THE TASK | Pull out every line in the records below that contains the word "from".

DATASET EXCERPTS |

Segment Open

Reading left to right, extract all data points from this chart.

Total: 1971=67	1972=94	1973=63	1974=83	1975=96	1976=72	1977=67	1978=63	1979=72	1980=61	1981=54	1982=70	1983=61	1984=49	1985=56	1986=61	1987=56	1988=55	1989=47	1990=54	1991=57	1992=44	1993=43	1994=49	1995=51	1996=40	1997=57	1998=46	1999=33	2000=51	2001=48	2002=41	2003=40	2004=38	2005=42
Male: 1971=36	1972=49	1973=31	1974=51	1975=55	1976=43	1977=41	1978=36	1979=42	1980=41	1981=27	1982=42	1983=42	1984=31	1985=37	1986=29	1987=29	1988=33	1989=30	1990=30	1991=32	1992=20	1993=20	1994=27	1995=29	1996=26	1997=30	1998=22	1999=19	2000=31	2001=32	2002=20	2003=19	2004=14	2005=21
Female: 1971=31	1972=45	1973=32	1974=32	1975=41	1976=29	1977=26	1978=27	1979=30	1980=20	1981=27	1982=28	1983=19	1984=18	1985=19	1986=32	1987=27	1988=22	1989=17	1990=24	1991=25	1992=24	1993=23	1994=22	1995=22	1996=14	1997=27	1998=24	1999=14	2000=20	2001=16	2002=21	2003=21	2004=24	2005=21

Segment Closed
Segment Open

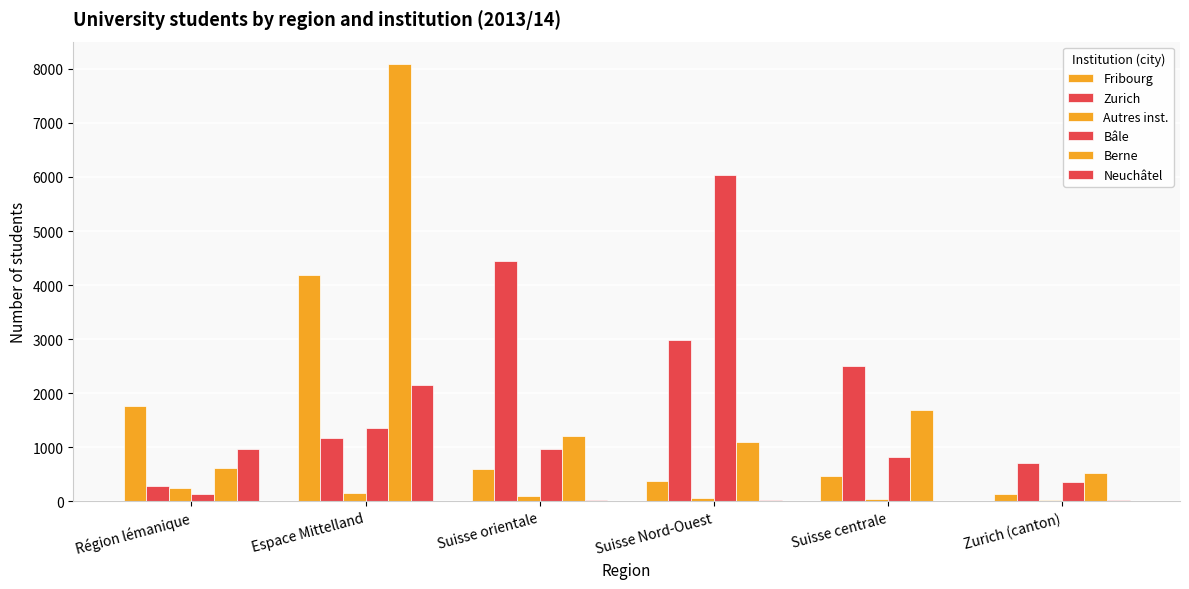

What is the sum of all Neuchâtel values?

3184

Segment Closed

WRITTEN ANSWER |
Reading left to right, extract all data points from this chart.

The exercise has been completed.